__EXTRAIT DU DOCUMENT__.
Après avoir publié en 2018 un premier volume des lettres de Dominique Rolin allant de 1958 à 1980, c’est encore Jean-Luc Outers qui en édite aujourd’hui la suite, soit de 1981 à 2008 dans la collection blanche de la NRF, alors que son ami De Haes avait édité précédemment la partie Sollers de ce courrier flamboyant. Outers a très librement fait le choix de 247 lettres parmi les 851 qui furent écrites et envoyées par Dominique Rolin, sachant que celles qui couvrent les années 83 à 87 ont été égarées. Les amoureux de l’amour les trouveront sûrement fort belles, d’autres sans doute moins, car elles sont forcément vouées à la redondance. Celles de Rolin dont nous parlons ici sont toutes pleines de chatteries et de trouvailles verbales. Elles disent une passion qui ne faiblit pas et s’efforcent même de la renouveler.

Pour Dominique, le procédé de base est de confier fidèlement à son correspondant les moments de sa journée : repas, rencontres en rue (le quartier est fréquenté par quelques intellectuels « de marque »), courses faites, pages écrites, humeurs, réactions au temps qu’il fait, sommeils. Petit fait amusant : Rolin suit à la télé diverses épreuves sportives — de tennis qui est le sport de Philippe, de cyclisme à quoi l’épistolière avoue ne rien connaître mais dont les champions l’exaltent.

Mais c’est l’échange proprement littéraire qui constitue la colonne vertébrale du courrier Rolin-Sollers. Comme le note judicieusement Outers dans son Avant-Propos, « on assiste donc à deux œuvres en train de se faire, deux œuvres que relie un canal souterrain, au point qu’on n’a aucune peine à les imaginer composées à deux (ou quatre) mains. » (p. 10) À quoi nous ajouterons une réserve et qui n’est pas mince, à savoir que la partie n’est pas tout à fait équilibrée et que le partenaire mâle est d’une force et d’un talent supérieurs à l’écrivaine. Ce dont convient Dominique Rolin plus souvent qu’à son tour et ce jusqu’à juger les femmes plus mal dotées que les hommes en matière d’écriture, Marguerite Yourcenar faisant exception. Et Rolin va donc célébrant la supériorité de son Sollers, dont elle fait un roi, un prince et qu’elle va jusqu’à le proposer pour le Prix Nobel. C’est qu’elle l’inscrit à la suite des plus grands, soit la série fermée qui comprend Kafka, Dostoïevski, Joyce, Faulkner, Céline.

__EXERCICE ÉCRIT__.
Répondez à ces questions sur l'extrait consacré aux lettres de Dominique Rolin :
1. Combien de lettres Outers a-t-il choisies, et sur quel total ?
2. Quel sport est présenté comme celui de Philippe ?
3. Quelle femme fait exception dans le jugement de Rolin sur l'écriture des femmes ?

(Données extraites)
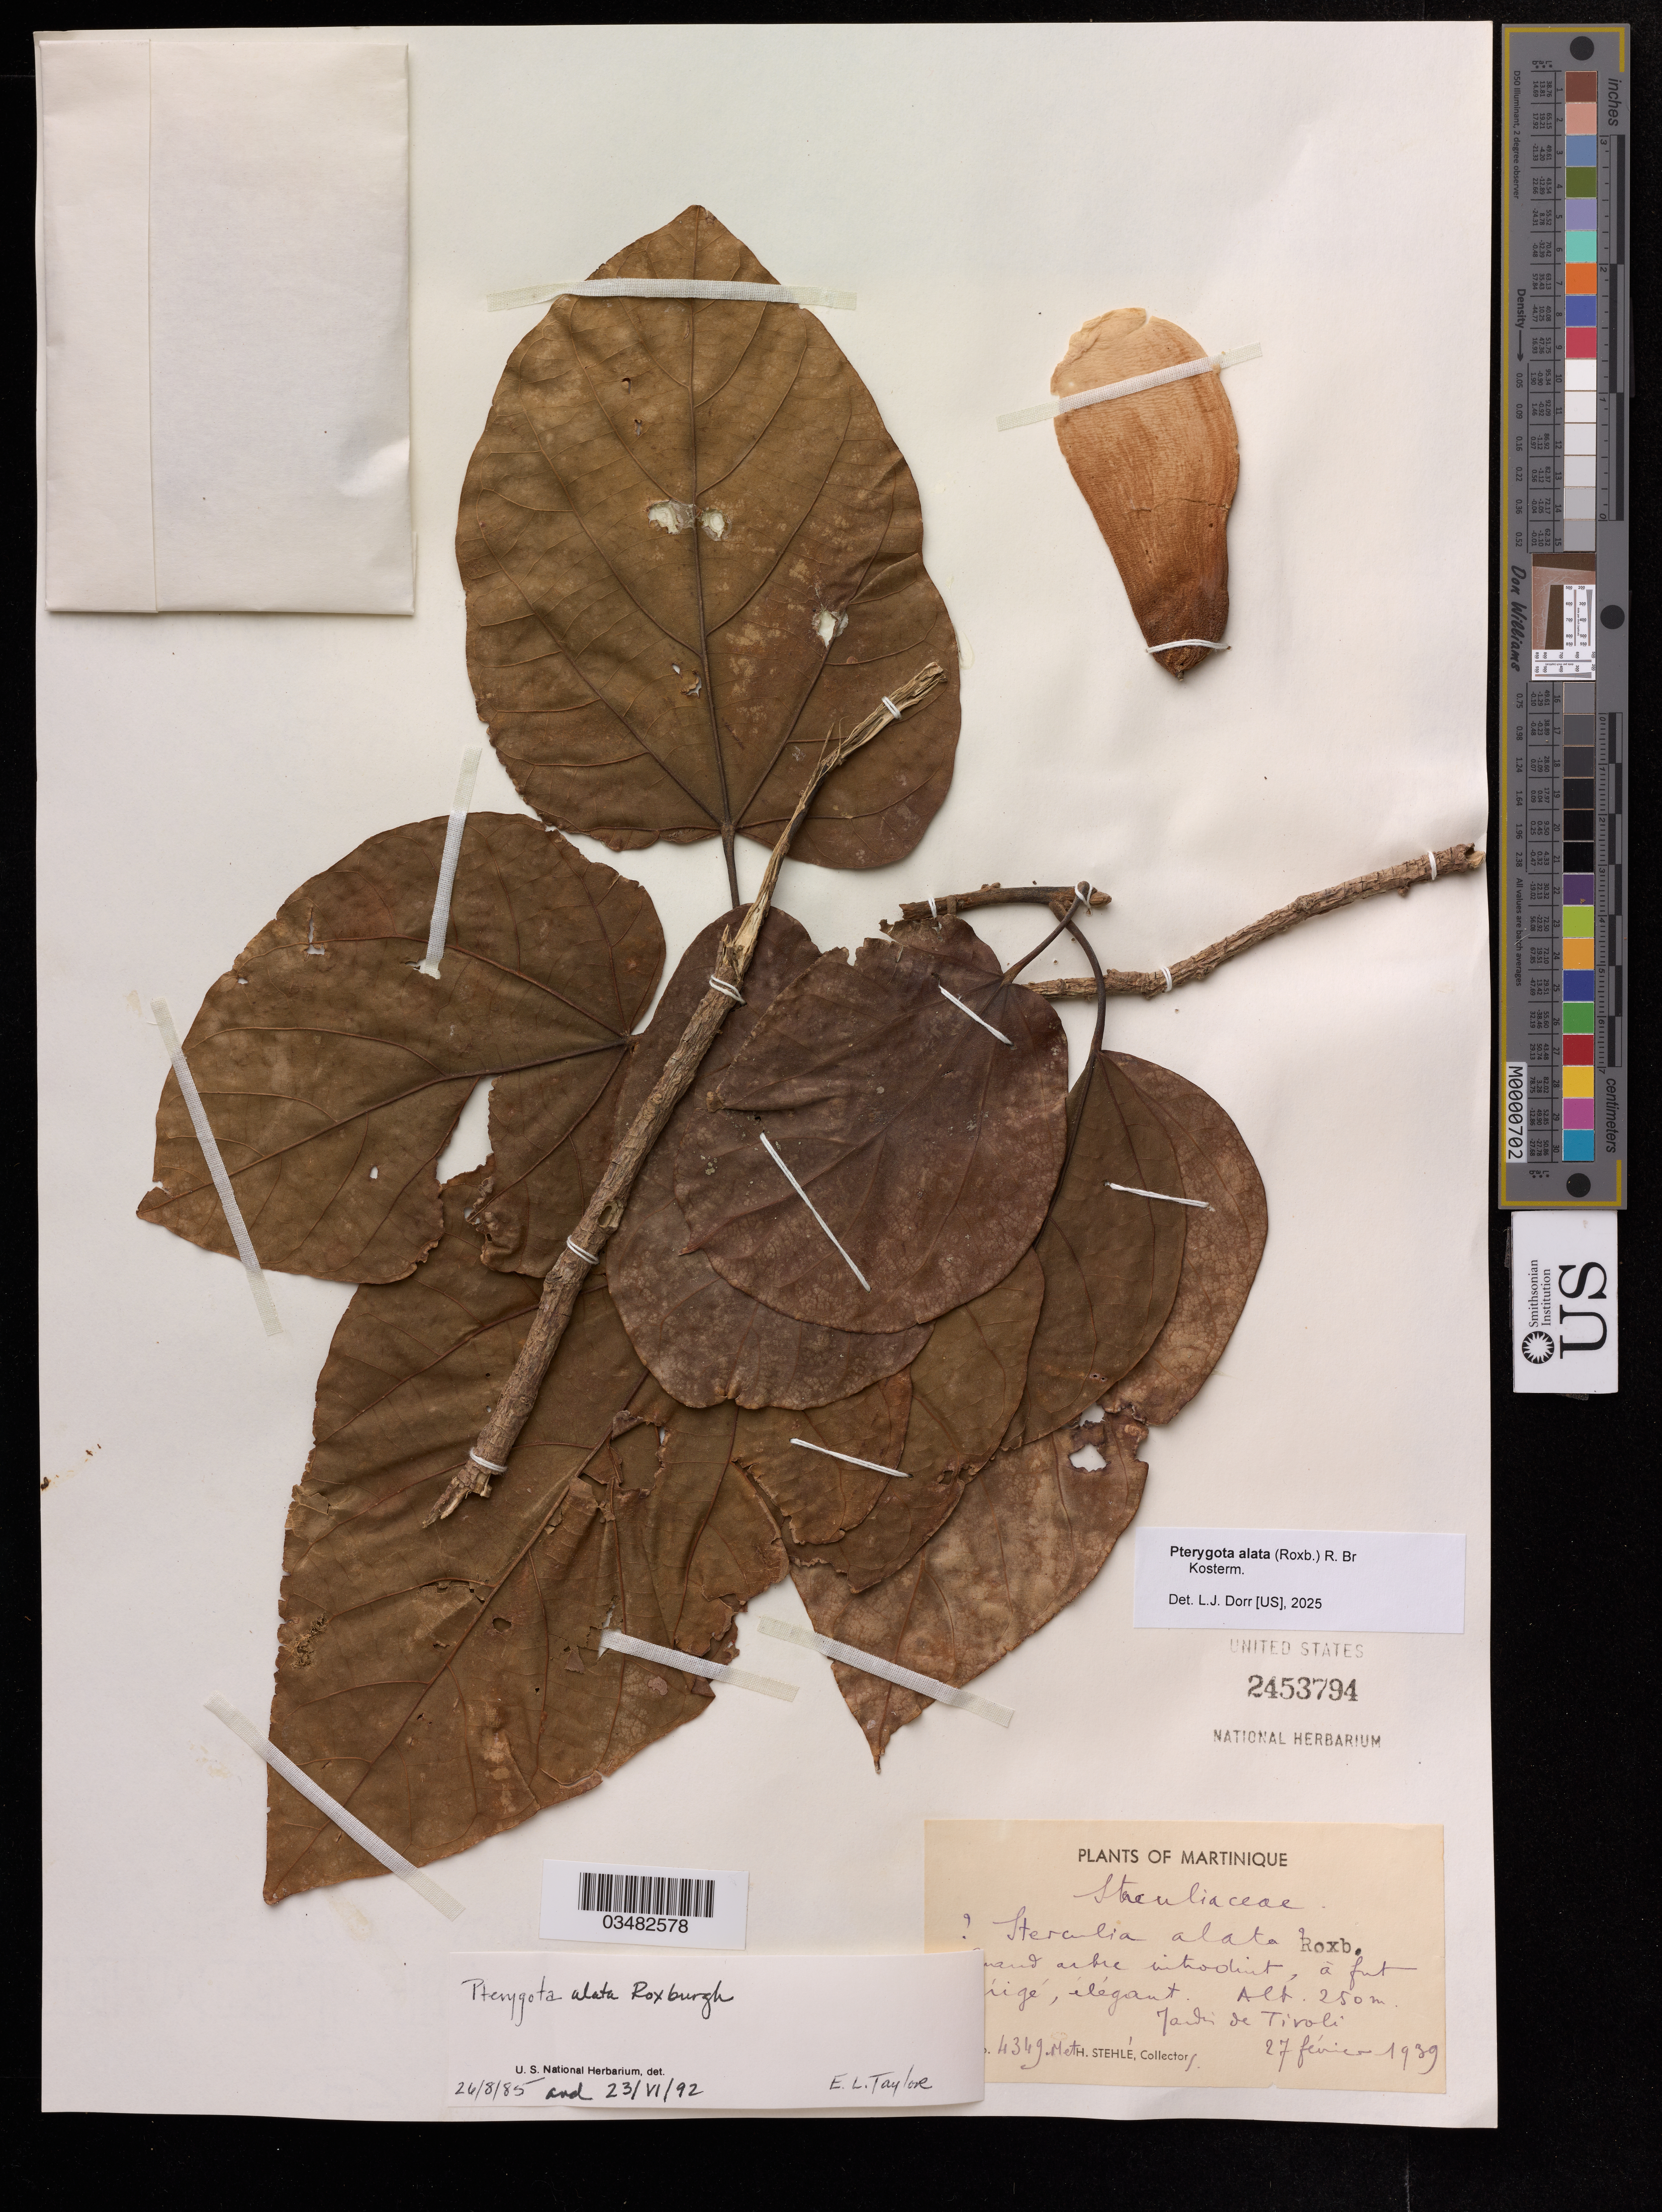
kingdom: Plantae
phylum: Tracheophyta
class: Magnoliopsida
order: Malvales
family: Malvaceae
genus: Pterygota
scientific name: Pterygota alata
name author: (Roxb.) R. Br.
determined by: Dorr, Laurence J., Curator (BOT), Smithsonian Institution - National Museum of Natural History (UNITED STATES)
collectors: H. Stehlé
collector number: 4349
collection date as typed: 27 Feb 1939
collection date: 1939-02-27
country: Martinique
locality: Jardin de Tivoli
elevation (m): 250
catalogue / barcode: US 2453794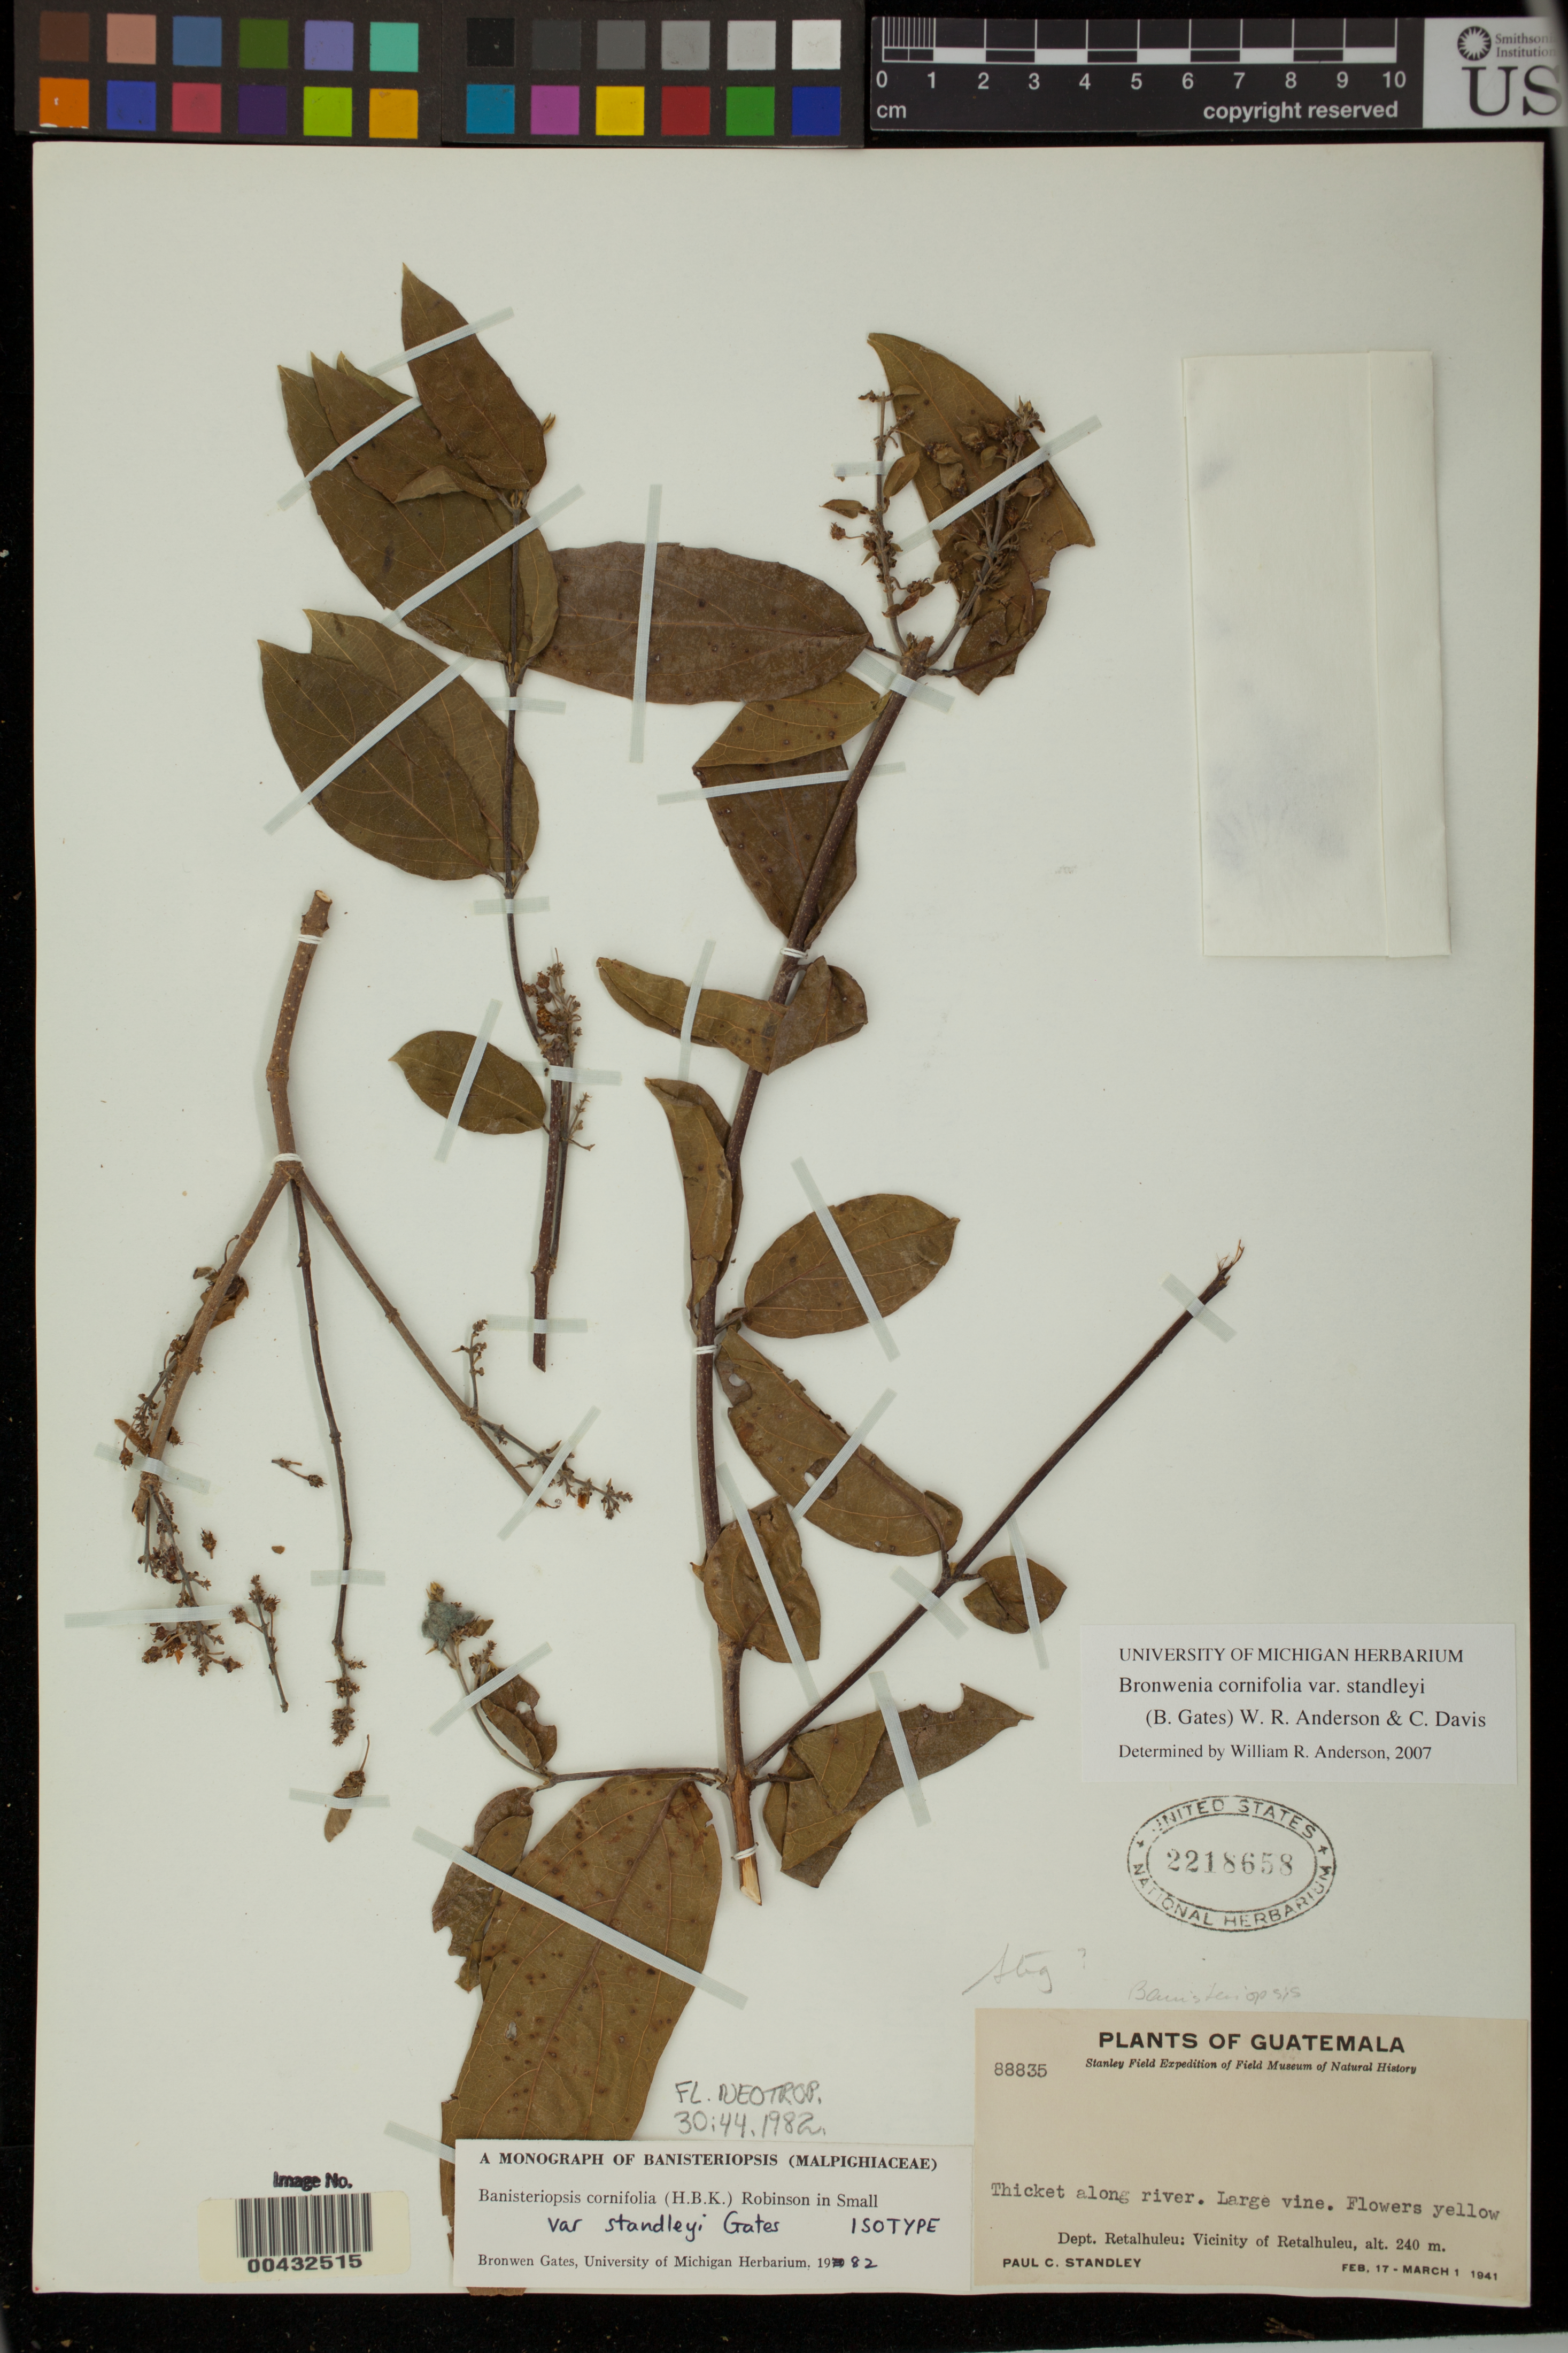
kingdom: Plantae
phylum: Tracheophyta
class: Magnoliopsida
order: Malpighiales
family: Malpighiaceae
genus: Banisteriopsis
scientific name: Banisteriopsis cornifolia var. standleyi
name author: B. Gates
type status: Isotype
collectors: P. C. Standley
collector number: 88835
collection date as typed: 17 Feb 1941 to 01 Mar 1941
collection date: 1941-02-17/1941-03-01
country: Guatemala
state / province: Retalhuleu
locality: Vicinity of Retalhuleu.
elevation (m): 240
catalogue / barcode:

__CORRIGÉ__.
1. 247 lettres, sur les 851 écrites et envoyées par Dominique Rolin.
2. Le tennis.
3. Marguerite Yourcenar.